▶ WORK REQUEST
An exact reproduction of the records is required. Images must be left out.

BEGIN

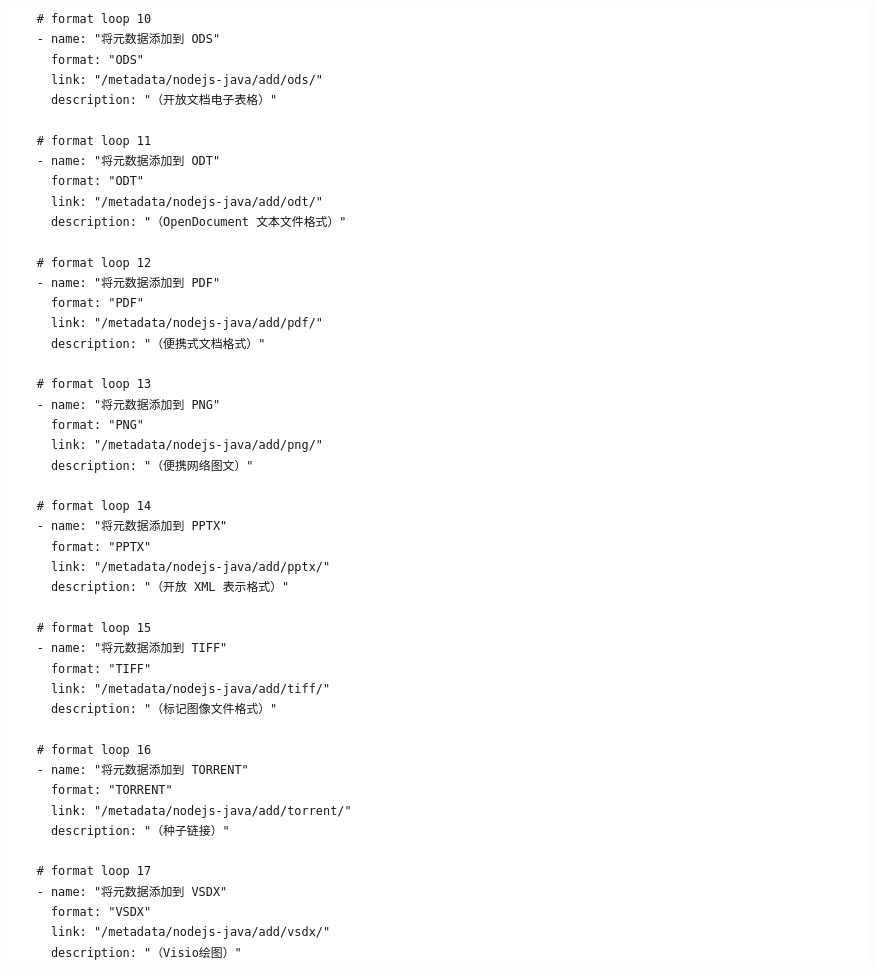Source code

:         # format loop 10
        - name: "将元数据添加到 ODS"
          format: "ODS"
          link: "/metadata/nodejs-java/add/ods/"
          description: "（开放文档电子表格）"
          
        # format loop 11
        - name: "将元数据添加到 ODT"
          format: "ODT"
          link: "/metadata/nodejs-java/add/odt/"
          description: "（OpenDocument 文本文件格式）"
          
        # format loop 12
        - name: "将元数据添加到 PDF"
          format: "PDF"
          link: "/metadata/nodejs-java/add/pdf/"
          description: "（便携式文档格式）"
          
        # format loop 13
        - name: "将元数据添加到 PNG"
          format: "PNG"
          link: "/metadata/nodejs-java/add/png/"
          description: "（便携网络图文）"
          
        # format loop 14
        - name: "将元数据添加到 PPTX"
          format: "PPTX"
          link: "/metadata/nodejs-java/add/pptx/"
          description: "（开放 XML 表示格式）"
          
        # format loop 15
        - name: "将元数据添加到 TIFF"
          format: "TIFF"
          link: "/metadata/nodejs-java/add/tiff/"
          description: "（标记图像文件格式）"
          
        # format loop 16
        - name: "将元数据添加到 TORRENT"
          format: "TORRENT"
          link: "/metadata/nodejs-java/add/torrent/"
          description: "（种子链接）"
          
        # format loop 17
        - name: "将元数据添加到 VSDX"
          format: "VSDX"
          link: "/metadata/nodejs-java/add/vsdx/"
          description: "（Visio绘图）"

END

▶ ANSWER SECTION
Source code

:         # format loop 10
        - name: "将元数据添加到 ODS"
          format: "ODS"
          link: "/metadata/nodejs-java/add/ods/"
          description: "（开放文档电子表格）"
          
        # format loop 11
        - name: "将元数据添加到 ODT"
          format: "ODT"
          link: "/metadata/nodejs-java/add/odt/"
          description: "（OpenDocument 文本文件格式）"
          
        # format loop 12
        - name: "将元数据添加到 PDF"
          format: "PDF"
          link: "/metadata/nodejs-java/add/pdf/"
          description: "（便携式文档格式）"
          
        # format loop 13
        - name: "将元数据添加到 PNG"
          format: "PNG"
          link: "/metadata/nodejs-java/add/png/"
          description: "（便携网络图文）"
          
        # format loop 14
        - name: "将元数据添加到 PPTX"
          format: "PPTX"
          link: "/metadata/nodejs-java/add/pptx/"
          description: "（开放 XML 表示格式）"
          
        # format loop 15
        - name: "将元数据添加到 TIFF"
          format: "TIFF"
          link: "/metadata/nodejs-java/add/tiff/"
          description: "（标记图像文件格式）"
          
        # format loop 16
        - name: "将元数据添加到 TORRENT"
          format: "TORRENT"
          link: "/metadata/nodejs-java/add/torrent/"
          description: "（种子链接）"
          
        # format loop 17
        - name: "将元数据添加到 VSDX"
          format: "VSDX"
          link: "/metadata/nodejs-java/add/vsdx/"
          description: "（Visio绘图）"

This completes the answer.